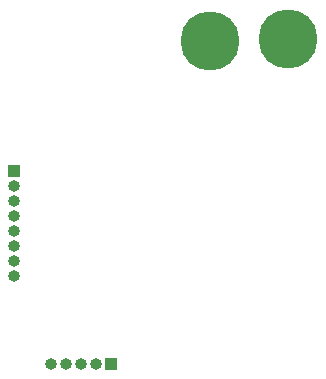
<source format=gbr>
%TF.GenerationSoftware,KiCad,Pcbnew,7.0.9-7.0.9~ubuntu22.04.1*%
%TF.CreationDate,2024-01-17T18:17:55+01:00*%
%TF.ProjectId,driver_seperate,64726976-6572-45f7-9365-706572617465,rev?*%
%TF.SameCoordinates,Original*%
%TF.FileFunction,Soldermask,Bot*%
%TF.FilePolarity,Negative*%
%FSLAX46Y46*%
G04 Gerber Fmt 4.6, Leading zero omitted, Abs format (unit mm)*
G04 Created by KiCad (PCBNEW 7.0.9-7.0.9~ubuntu22.04.1) date 2024-01-17 18:17:55*
%MOMM*%
%LPD*%
G01*
G04 APERTURE LIST*
%ADD10C,5.000000*%
%ADD11R,1.000000X1.000000*%
%ADD12O,1.000000X1.000000*%
G04 APERTURE END LIST*
D10*
%TO.C,IN-1*%
X162052000Y-84074000D03*
%TD*%
D11*
%TO.C,J1*%
X138785600Y-95300800D03*
D12*
X138785600Y-96570800D03*
X138785600Y-97840800D03*
X138785600Y-99110800D03*
X138785600Y-100380800D03*
X138785600Y-101650800D03*
X138785600Y-102920800D03*
X138785600Y-104190800D03*
%TD*%
D10*
%TO.C,IN+1*%
X155397200Y-84248800D03*
%TD*%
D11*
%TO.C,J2*%
X147066000Y-111633000D03*
D12*
X145796000Y-111633000D03*
X144526000Y-111633000D03*
X143256000Y-111633000D03*
X141986000Y-111633000D03*
%TD*%
M02*

</source>
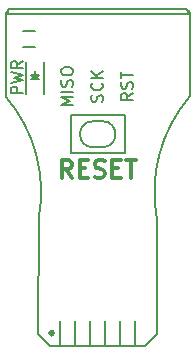
<source format=gbr>
%TF.GenerationSoftware,KiCad,Pcbnew,5.1.6-c6e7f7d~86~ubuntu18.04.1*%
%TF.CreationDate,2020-06-11T10:44:15+02:00*%
%TF.ProjectId,AVR_ISP_With_POGO_Pin,4156525f-4953-4505-9f57-6974685f504f,rev?*%
%TF.SameCoordinates,PX80efd00PY76109c0*%
%TF.FileFunction,Legend,Top*%
%TF.FilePolarity,Positive*%
%FSLAX46Y46*%
G04 Gerber Fmt 4.6, Leading zero omitted, Abs format (unit mm)*
G04 Created by KiCad (PCBNEW 5.1.6-c6e7f7d~86~ubuntu18.04.1) date 2020-06-11 10:44:15*
%MOMM*%
%LPD*%
G01*
G04 APERTURE LIST*
%TA.AperFunction,Profile*%
%ADD10C,0.150000*%
%TD*%
%ADD11C,0.150000*%
%ADD12C,0.300000*%
%ADD13C,0.250000*%
G04 APERTURE END LIST*
D10*
X2780000Y1020000D02*
X3800000Y0D01*
X2802713Y10749714D02*
X2780000Y1020000D01*
X15600000Y28210000D02*
X15300000Y28500000D01*
X15602763Y21102606D02*
X15600000Y28210000D01*
X300000Y28500000D02*
X0Y28200000D01*
X15300000Y28500000D02*
X300000Y28500000D01*
X15602763Y21102605D02*
G75*
G03*
X12800000Y10800000I9447237J-8102605D01*
G01*
X2802713Y10749714D02*
G75*
G03*
X0Y21100000I-12202713J2250286D01*
G01*
X11800000Y0D02*
X12800000Y1000000D01*
X11800000Y0D02*
X3800000Y0D01*
X12800000Y10800000D02*
X12800000Y1000000D01*
X0Y21100000D02*
X0Y28200000D01*
D11*
X1452380Y21366667D02*
X452380Y21366667D01*
X452380Y21747620D01*
X500000Y21842858D01*
X547619Y21890477D01*
X642857Y21938096D01*
X785714Y21938096D01*
X880952Y21890477D01*
X928571Y21842858D01*
X976190Y21747620D01*
X976190Y21366667D01*
X452380Y22271429D02*
X1452380Y22509524D01*
X738095Y22700000D01*
X1452380Y22890477D01*
X452380Y23128572D01*
X1452380Y24080953D02*
X976190Y23747620D01*
X1452380Y23509524D02*
X452380Y23509524D01*
X452380Y23890477D01*
X500000Y23985715D01*
X547619Y24033334D01*
X642857Y24080953D01*
X785714Y24080953D01*
X880952Y24033334D01*
X928571Y23985715D01*
X976190Y23890477D01*
X976190Y23509524D01*
D12*
X5621428Y14221429D02*
X5121428Y14935715D01*
X4764285Y14221429D02*
X4764285Y15721429D01*
X5335714Y15721429D01*
X5478571Y15650000D01*
X5550000Y15578572D01*
X5621428Y15435715D01*
X5621428Y15221429D01*
X5550000Y15078572D01*
X5478571Y15007143D01*
X5335714Y14935715D01*
X4764285Y14935715D01*
X6264285Y15007143D02*
X6764285Y15007143D01*
X6978571Y14221429D02*
X6264285Y14221429D01*
X6264285Y15721429D01*
X6978571Y15721429D01*
X7550000Y14292858D02*
X7764285Y14221429D01*
X8121428Y14221429D01*
X8264285Y14292858D01*
X8335714Y14364286D01*
X8407142Y14507143D01*
X8407142Y14650000D01*
X8335714Y14792858D01*
X8264285Y14864286D01*
X8121428Y14935715D01*
X7835714Y15007143D01*
X7692857Y15078572D01*
X7621428Y15150000D01*
X7550000Y15292858D01*
X7550000Y15435715D01*
X7621428Y15578572D01*
X7692857Y15650000D01*
X7835714Y15721429D01*
X8192857Y15721429D01*
X8407142Y15650000D01*
X9050000Y15007143D02*
X9550000Y15007143D01*
X9764285Y14221429D02*
X9050000Y14221429D01*
X9050000Y15721429D01*
X9764285Y15721429D01*
X10192857Y15721429D02*
X11050000Y15721429D01*
X10621428Y14221429D02*
X10621428Y15721429D01*
D11*
%TO.C,D1*%
X2850000Y22900000D02*
X2500000Y22550000D01*
X2150000Y22900000D02*
X2850000Y22900000D01*
X2500000Y22550000D02*
X2150000Y22900000D01*
X2500000Y22900000D02*
X2500000Y23250000D01*
X2150000Y22550000D02*
X2850000Y22550000D01*
X2400000Y22800000D02*
X2550000Y22650000D01*
X2650000Y22800000D02*
X2400000Y22800000D01*
X1750000Y21300000D02*
X1750000Y24000000D01*
X3250000Y21300000D02*
X3250000Y24000000D01*
%TO.C,R1*%
X2520000Y25325000D02*
X1520000Y25325000D01*
X1520000Y26675000D02*
X2520000Y26675000D01*
%TO.C,S1*%
X5500000Y19500000D02*
X10100000Y19500000D01*
X10100000Y19500000D02*
X10100000Y16300000D01*
X10100000Y16300000D02*
X5500000Y16300000D01*
X5500000Y16300000D02*
X5500000Y19500000D01*
X7400000Y19000000D02*
X8200000Y19000000D01*
X8200000Y16800000D02*
X7400000Y16800000D01*
X7400000Y19000000D02*
G75*
G03*
X7400000Y16800000I0J-1100000D01*
G01*
X8200000Y16800000D02*
G75*
G03*
X8200000Y19000000I0J1100000D01*
G01*
%TO.C,P1*%
X15420000Y28095500D02*
X15420000Y28413000D01*
X15420000Y28095500D02*
X7800000Y28095500D01*
X7800000Y28095500D02*
X180000Y28095500D01*
X180000Y28095500D02*
X180000Y28413000D01*
%TO.C,P2*%
X4625000Y2085000D02*
X4625000Y53000D01*
X5895000Y2085000D02*
X5895000Y53000D01*
X7165000Y2085000D02*
X7165000Y53000D01*
X8435000Y2085000D02*
X8435000Y53000D01*
X9705000Y2085000D02*
X9705000Y53000D01*
X10975000Y2085000D02*
X10975000Y53000D01*
D13*
X4042605Y1069000D02*
G75*
G03*
X4042605Y1069000I-179605J0D01*
G01*
%TD*%
%TO.C,P1*%
D11*
X5712380Y20364572D02*
X4712380Y20364572D01*
X5426666Y20697905D01*
X4712380Y21031239D01*
X5712380Y21031239D01*
X5712380Y21507429D02*
X4712380Y21507429D01*
X5664761Y21936000D02*
X5712380Y22078858D01*
X5712380Y22316953D01*
X5664761Y22412191D01*
X5617142Y22459810D01*
X5521904Y22507429D01*
X5426666Y22507429D01*
X5331428Y22459810D01*
X5283809Y22412191D01*
X5236190Y22316953D01*
X5188571Y22126477D01*
X5140952Y22031239D01*
X5093333Y21983620D01*
X4998095Y21936000D01*
X4902857Y21936000D01*
X4807619Y21983620D01*
X4760000Y22031239D01*
X4712380Y22126477D01*
X4712380Y22364572D01*
X4760000Y22507429D01*
X4712380Y23126477D02*
X4712380Y23316953D01*
X4760000Y23412191D01*
X4855238Y23507429D01*
X5045714Y23555048D01*
X5379047Y23555048D01*
X5569523Y23507429D01*
X5664761Y23412191D01*
X5712380Y23316953D01*
X5712380Y23126477D01*
X5664761Y23031239D01*
X5569523Y22936000D01*
X5379047Y22888381D01*
X5045714Y22888381D01*
X4855238Y22936000D01*
X4760000Y23031239D01*
X4712380Y23126477D01*
X8204761Y20650286D02*
X8252380Y20793143D01*
X8252380Y21031239D01*
X8204761Y21126477D01*
X8157142Y21174096D01*
X8061904Y21221715D01*
X7966666Y21221715D01*
X7871428Y21174096D01*
X7823809Y21126477D01*
X7776190Y21031239D01*
X7728571Y20840762D01*
X7680952Y20745524D01*
X7633333Y20697905D01*
X7538095Y20650286D01*
X7442857Y20650286D01*
X7347619Y20697905D01*
X7300000Y20745524D01*
X7252380Y20840762D01*
X7252380Y21078858D01*
X7300000Y21221715D01*
X8157142Y22221715D02*
X8204761Y22174096D01*
X8252380Y22031239D01*
X8252380Y21936000D01*
X8204761Y21793143D01*
X8109523Y21697905D01*
X8014285Y21650286D01*
X7823809Y21602667D01*
X7680952Y21602667D01*
X7490476Y21650286D01*
X7395238Y21697905D01*
X7300000Y21793143D01*
X7252380Y21936000D01*
X7252380Y22031239D01*
X7300000Y22174096D01*
X7347619Y22221715D01*
X8252380Y22650286D02*
X7252380Y22650286D01*
X8252380Y23221715D02*
X7680952Y22793143D01*
X7252380Y23221715D02*
X7823809Y22650286D01*
X10792380Y21388381D02*
X10316190Y21055048D01*
X10792380Y20816953D02*
X9792380Y20816953D01*
X9792380Y21197905D01*
X9840000Y21293143D01*
X9887619Y21340762D01*
X9982857Y21388381D01*
X10125714Y21388381D01*
X10220952Y21340762D01*
X10268571Y21293143D01*
X10316190Y21197905D01*
X10316190Y20816953D01*
X10744761Y21769334D02*
X10792380Y21912191D01*
X10792380Y22150286D01*
X10744761Y22245524D01*
X10697142Y22293143D01*
X10601904Y22340762D01*
X10506666Y22340762D01*
X10411428Y22293143D01*
X10363809Y22245524D01*
X10316190Y22150286D01*
X10268571Y21959810D01*
X10220952Y21864572D01*
X10173333Y21816953D01*
X10078095Y21769334D01*
X9982857Y21769334D01*
X9887619Y21816953D01*
X9840000Y21864572D01*
X9792380Y21959810D01*
X9792380Y22197905D01*
X9840000Y22340762D01*
X9792380Y22626477D02*
X9792380Y23197905D01*
X10792380Y22912191D02*
X9792380Y22912191D01*
%TD*%
M02*

</source>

☆ ☆ ☆ ☆

## Written task
Count every line above that holds the string "KiCad" and give the total, nothing more.

## Solution
4